我连解释的心思都起不来,苦笑一声,回了主卧。
难得透过衣帽间的镜子仔细看着自己。
松弛的肚皮下爬满了难看的妊娠纹,一刀浅红色凸起的肉疤纵横着整个小腹。
一摸上去,孕期那些煎熬的呕吐、恶心和生育时的剧痛都涌现起来。禾禾胎大难产,我生了六个小时只能转剖。

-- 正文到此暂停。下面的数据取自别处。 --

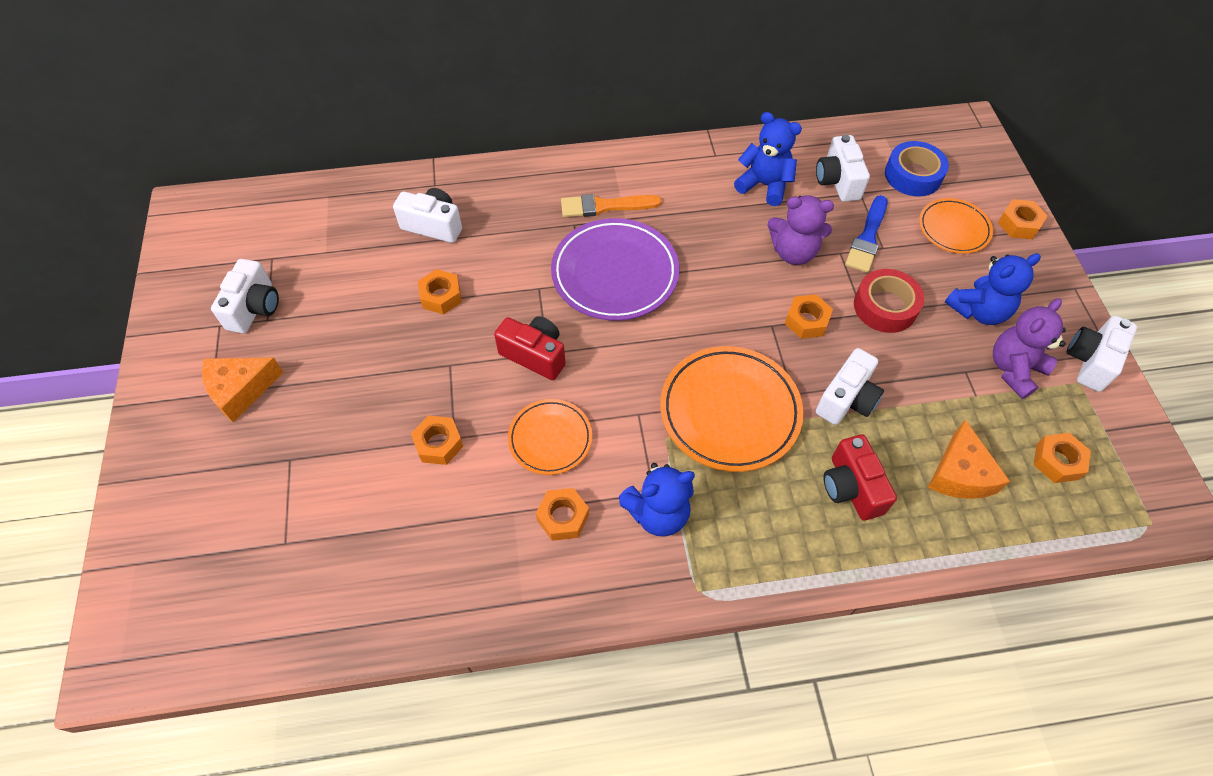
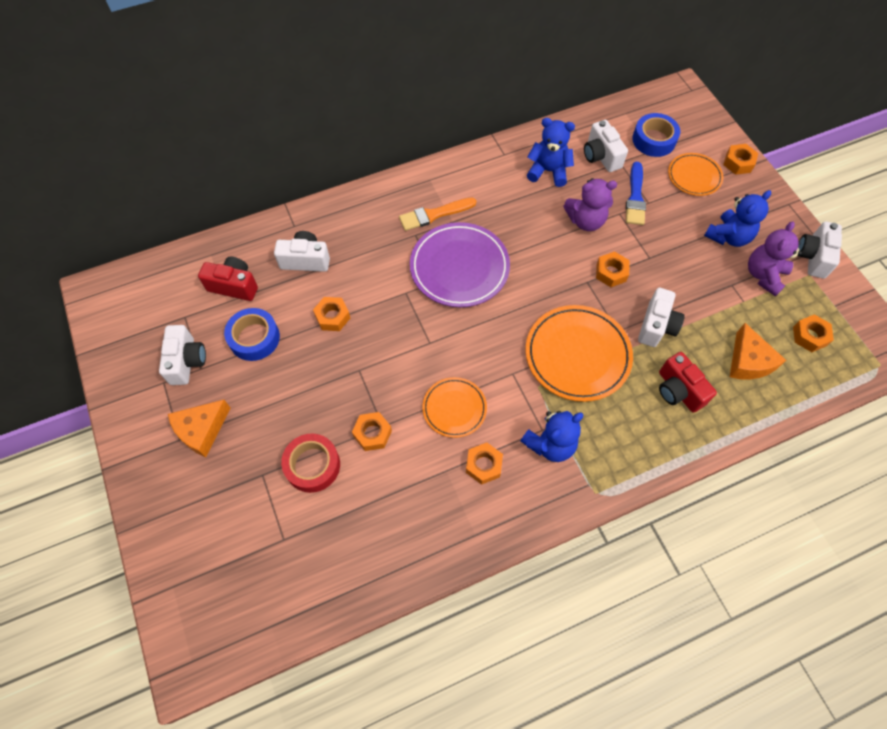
camera: 15 degrees left, 5 degrees up
(341, 299) = (254, 338): none -> blue tape
(534, 355) = (421, 347): red camera -> red camera (234, 286)
(885, 306) = (663, 248): red tape -> red tape (312, 465)

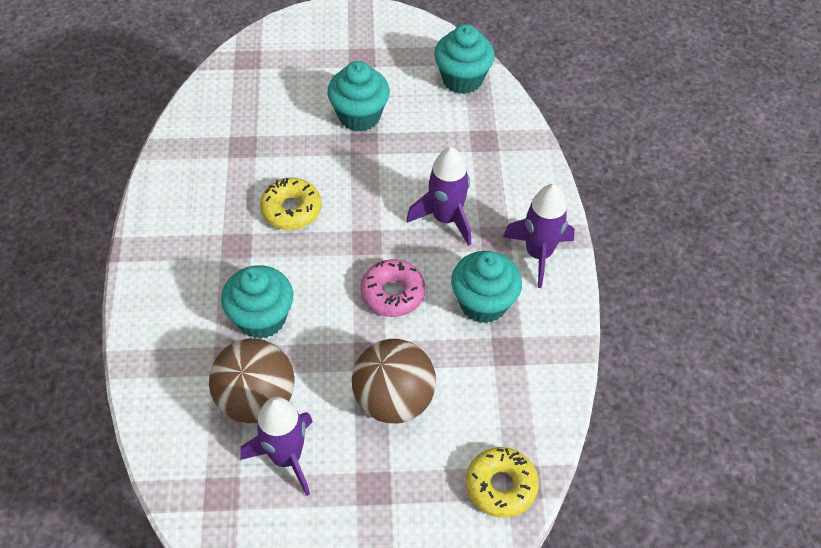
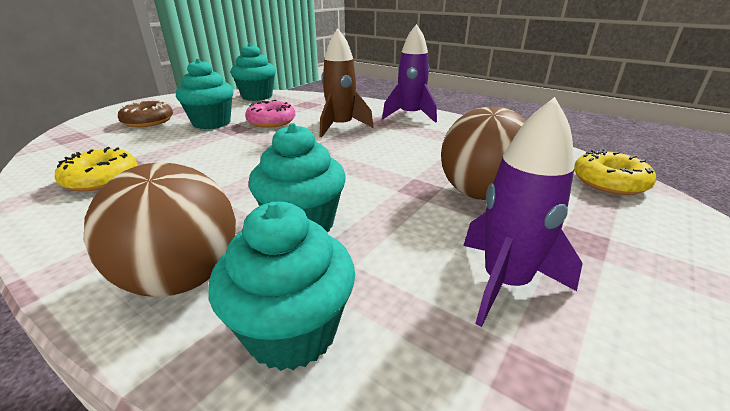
camera: 50 degrees left, 25 degrees down
(256, 399) = (399, 271): brown ball -> brown ball (183, 278)
(291, 209) = (225, 168): yellow donut -> yellow donut (101, 179)
(319, 70) = (148, 121): none -> brown donut
(392, 293) = (373, 160): pink donut -> pink donut (271, 121)
(445, 218) = (341, 127): purple rocket -> brown rocket
(483, 303) = (426, 138): turquoise cupcake -> turquoise cupcake (292, 331)

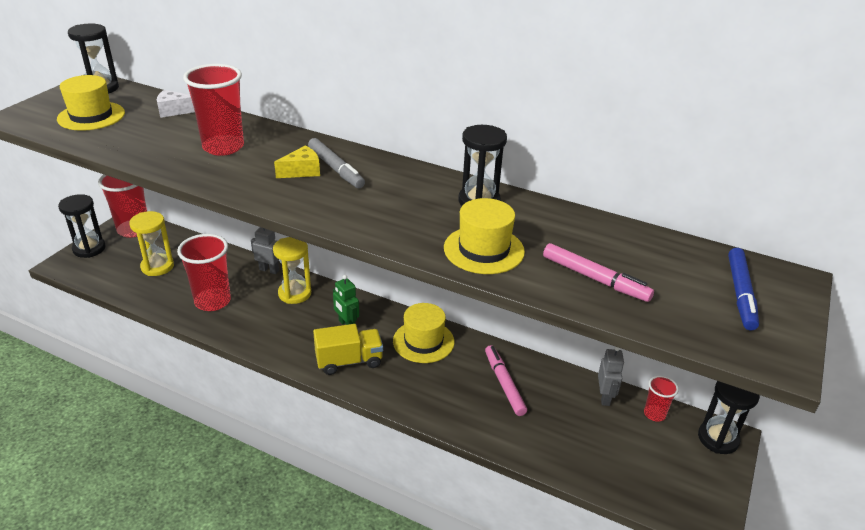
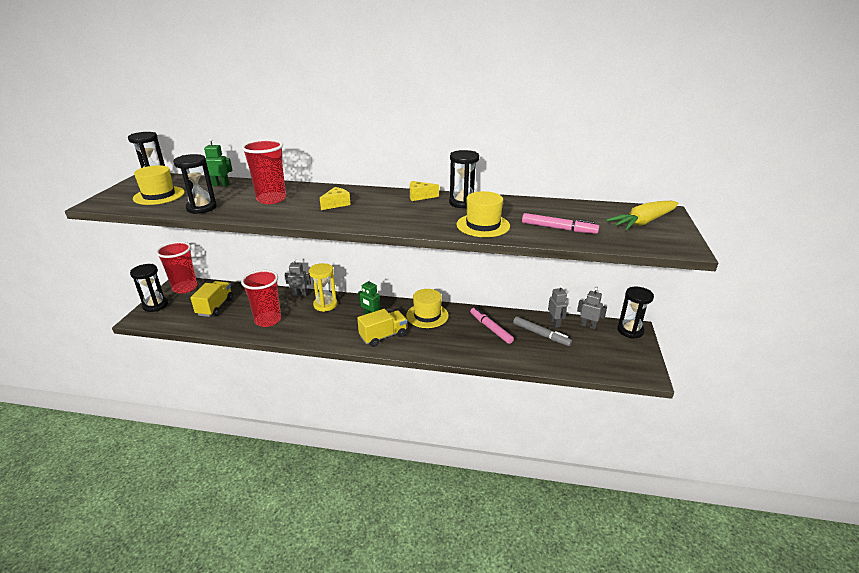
camera: 15 degrees left, 5 degrees down
(130, 146) = (201, 208): none -> black hourglass
(157, 266) = (215, 307): yellow hourglass -> yellow truck
(174, 111) = (221, 185): white cheese -> green robot
(336, 169) = (358, 200): grey marker -> grey marker (541, 334)
(424, 178) = (420, 196): none -> yellow cheese
(654, 414) = (588, 326): red cup -> grey robot
(740, 294) = (643, 222): blue marker -> yellow carrot

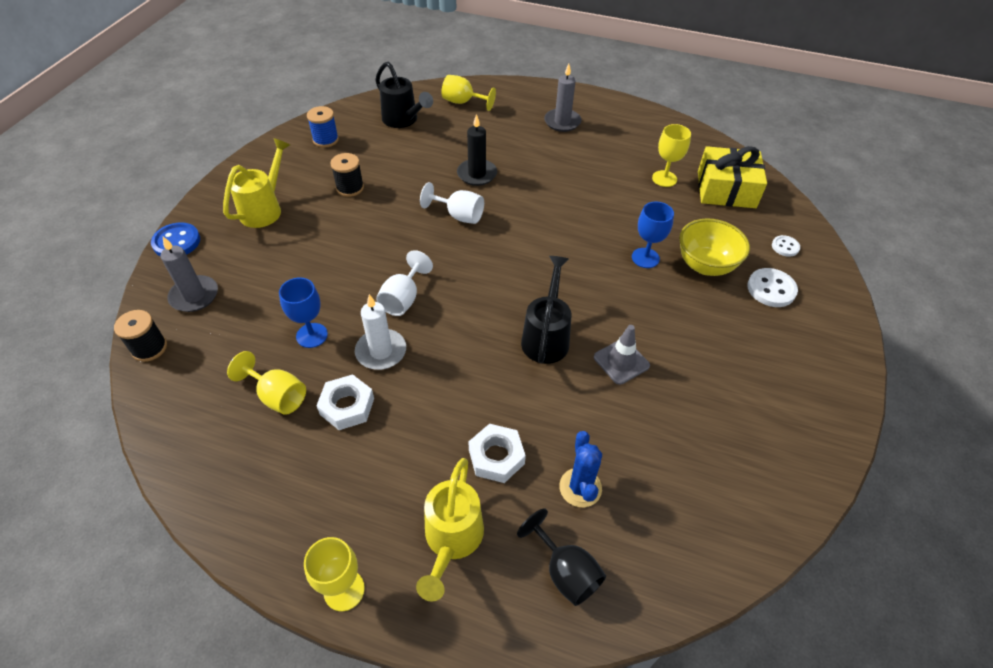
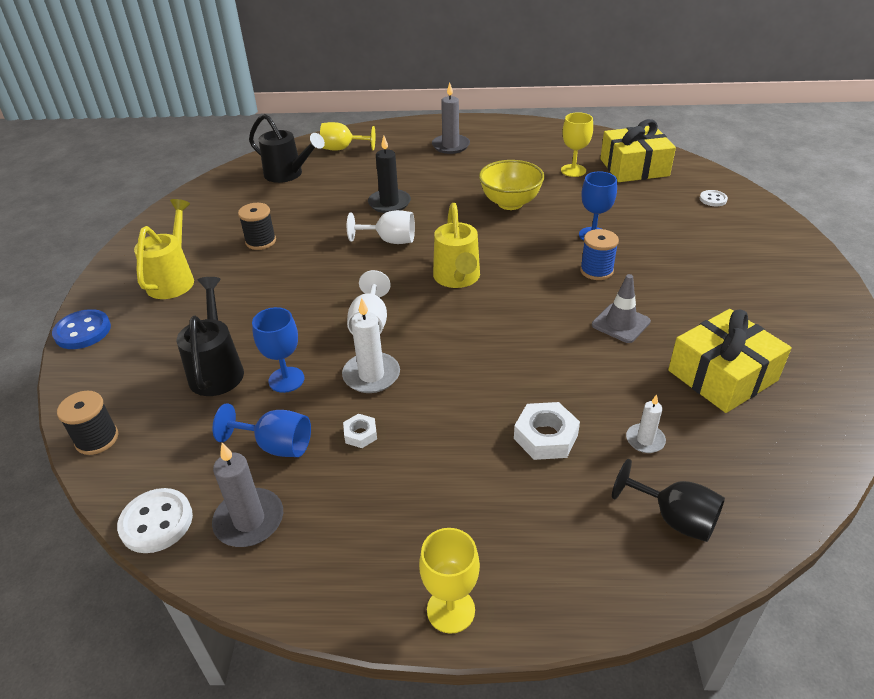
camera: 15 degrees left, 10 degrees down
(194, 296) = (129, 376): grey candle -> grey candle (249, 520)
(277, 396) = (276, 445): yellow goblet -> blue goblet
(325, 140) = (212, 206): blue spool -> blue spool (596, 271)
(347, 406) = (360, 434): white nut -> white nut, size x0.57
(451, 540) = (542, 525): yellow watering can -> yellow watering can (457, 278)
(546, 337) = (536, 321): black watering can -> black watering can (217, 369)
(580, 487) = (645, 440): blue cactus -> white candle
(686, 444) = (722, 375): none -> yellow gift
(705, 265) = (651, 229): yellow bowl -> yellow bowl (510, 203)
(771, 289) = (721, 234): white button -> white button (156, 522)

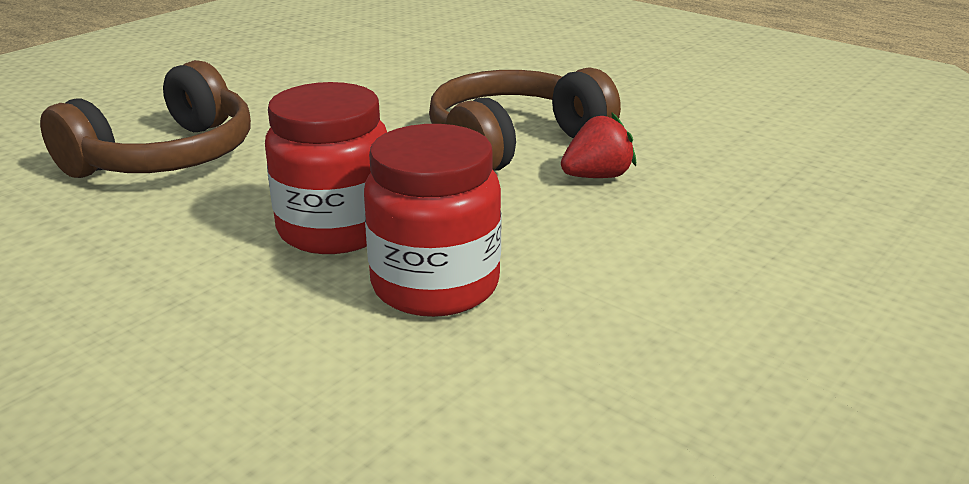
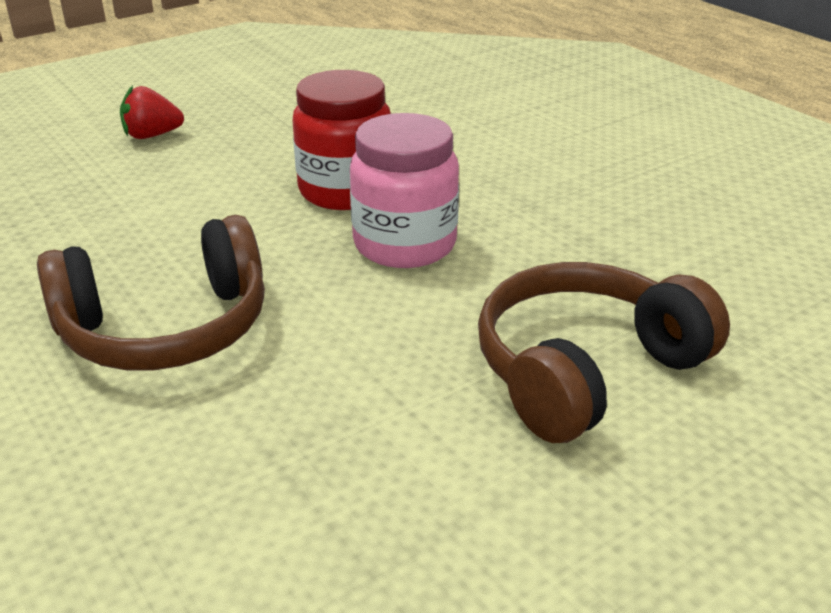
camera: 165 degrees left, 5 degrees up
(335, 229) = (404, 244): red jar -> pink jar
(597, 176) = (131, 266): red strawberry -> red strawberry (152, 136)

直到现在,每逢阴雨天刀口还会隐隐作痛,甚至还留下了终身漏尿的后遗症。
二十来岁年轻的身体。
如今半点美感没有,只剩下丑陋。
可我又得到了什么呢?
忘恩负义的孩子,偏心出轨的丈夫,甚至还要被颐指气使地伺候小三。
江余馥,你怎么活得这么失败!
手机震了一下,对话框里迟舟发来消息:
“想好了吗?”
早已打好的“我同意”落在对话框里。
指尖悬而未决。
发送键,我却迟迟摁不下去。
2
饭桌上,禾禾却一反常态地朝我道歉:
“对不起,禾禾不该拿小汽车砸你。”
一声妈妈叫得我鼻酸。
再没有血缘关系,禾禾也是我怀胎十月生下的孩子。
怎么舍得真的跟他生气。
我终究还是扯出一个笑,吃下了禾禾朝我碗里夹的菜:
“没关系。”
可见我吞咽后,禾禾立马大笑着拍起桌子:
“笨蛋,那里面有花生碎!”
“毒死你!”
我瞪大了双眼,难以置信地看向禾禾的脸。他一边笑得前俯后仰,一边往迟丰的身后躲。我刚张嘴想问为什么,肿胀的喉头堵得我几近窒息。
一张脸被逼得通红,只能艰难地发出气声:
“呃……”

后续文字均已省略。